- _Brief 1_:
Answer these from the passage on transforming HR, which comes before the records:
(a) What is the title of the Business Intelligence report?
(b) What share of HR's work does research suggest is transactional?
(c) How much is LL Bean's HR department on its way to saving the company over the next year?
- _Brief 2_:
Continue the passage on transforming HR, found ahead of the records, picking up after its final sentence.

- _Source passage_:

According to a just-published report: "The days of the safe, procedure- driven HR function providing an add-on business support service are over. World-class companies are now demanding that the HR unit adds positive value, not expense."

"The writing on the wall is clear," adds the Business Intelligence report, Transforming HR to Support Corporate Change. People working in HR either respond effectively to the challenge by becoming more strategic and generally effective or they face the sort of things that have happened to other parts of their organisations - downsizing, outsourcing, budget restrictions and ultimately a loss of talent and skills.

At the moment, research suggests that 80 to 90 per cent of what HR does is transactional at the expense of business-focused thinking. The key is for HR units to rethink their activities in order to help push their organisations forward.

Among the examples of best practice from around the world highlighted by the 400-page report are LL Bean, the US mail-order retailer of outdoor clothing, which has integrated total quality with HR. The result is that the HR department is on its way to saving the company $30m (pounds 18m) over the next year through initiating improvements.

- _Data to examine_:
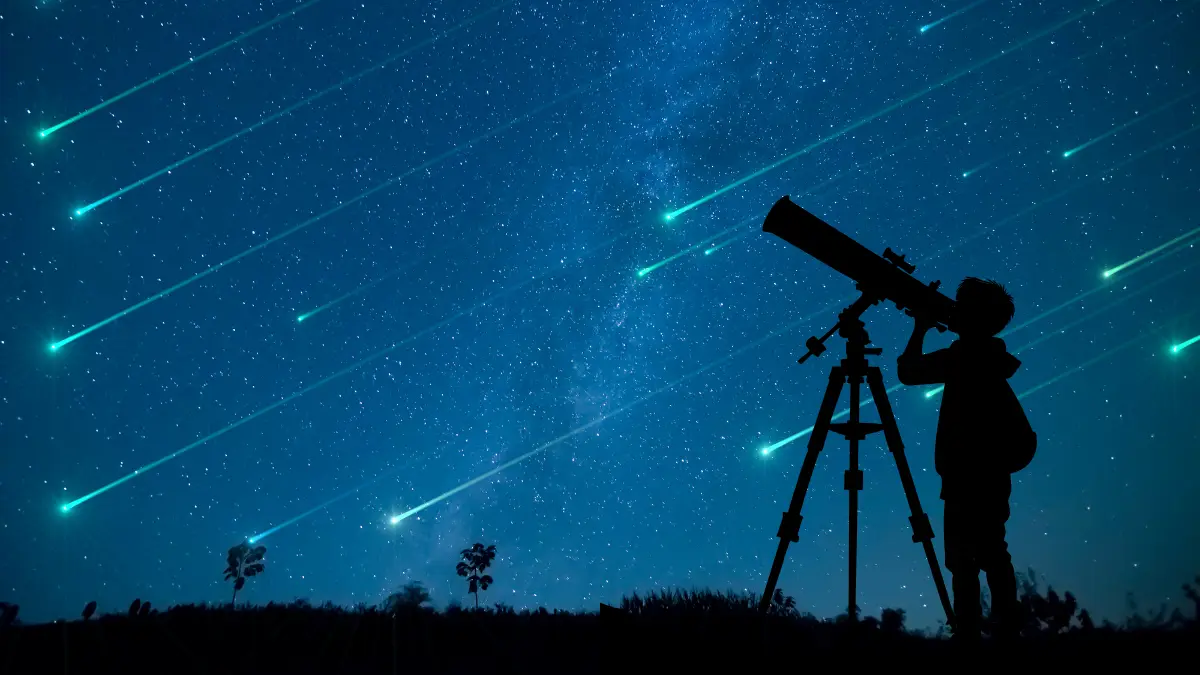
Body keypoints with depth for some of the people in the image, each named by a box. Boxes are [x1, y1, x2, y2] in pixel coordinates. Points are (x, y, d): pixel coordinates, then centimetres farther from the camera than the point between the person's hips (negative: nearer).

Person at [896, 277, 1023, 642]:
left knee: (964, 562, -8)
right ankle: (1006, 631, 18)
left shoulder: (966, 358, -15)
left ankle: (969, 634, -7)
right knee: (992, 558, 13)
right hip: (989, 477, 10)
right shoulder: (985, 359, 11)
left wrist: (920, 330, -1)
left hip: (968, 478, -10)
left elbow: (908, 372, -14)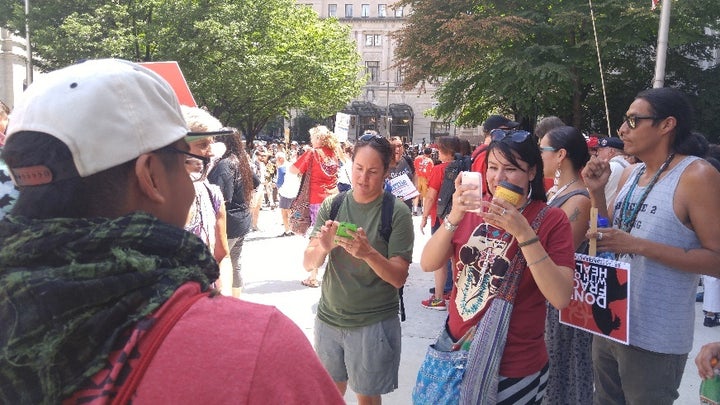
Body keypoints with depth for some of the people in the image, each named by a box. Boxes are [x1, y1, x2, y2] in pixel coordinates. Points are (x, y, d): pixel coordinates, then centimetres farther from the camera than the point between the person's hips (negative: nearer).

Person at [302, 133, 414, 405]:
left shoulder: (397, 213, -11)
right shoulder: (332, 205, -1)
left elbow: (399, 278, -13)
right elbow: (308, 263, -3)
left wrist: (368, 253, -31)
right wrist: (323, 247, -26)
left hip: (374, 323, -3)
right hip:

- _Exercise response 1_:
(a) Transforming HR to Support Corporate Change
(b) 80 to 90 per cent
(c) $30m (pounds 18m)

- _Exercise response 2_:
More surprisingly, perhaps, the report by Chris Ashton also describes how over the past three years the London Borough of Brent has transformed its HR department from a centralised keeper of records into a total quality- driven, customer-focused organisation. The change has been symbolised by the replacement of about 600 pages of personnel practice with 36, and the slimming down of staff from 80 serving 8,000 council staff to just seven serving 5,500.

Mr Ashton adds: "IF HR does not move forward it will be shaken up, slimmed down or sidelined. It could even be outsourced. If practitioners don't throw off their traditional comfort blanket, it will be pulled away by executives impatient for results."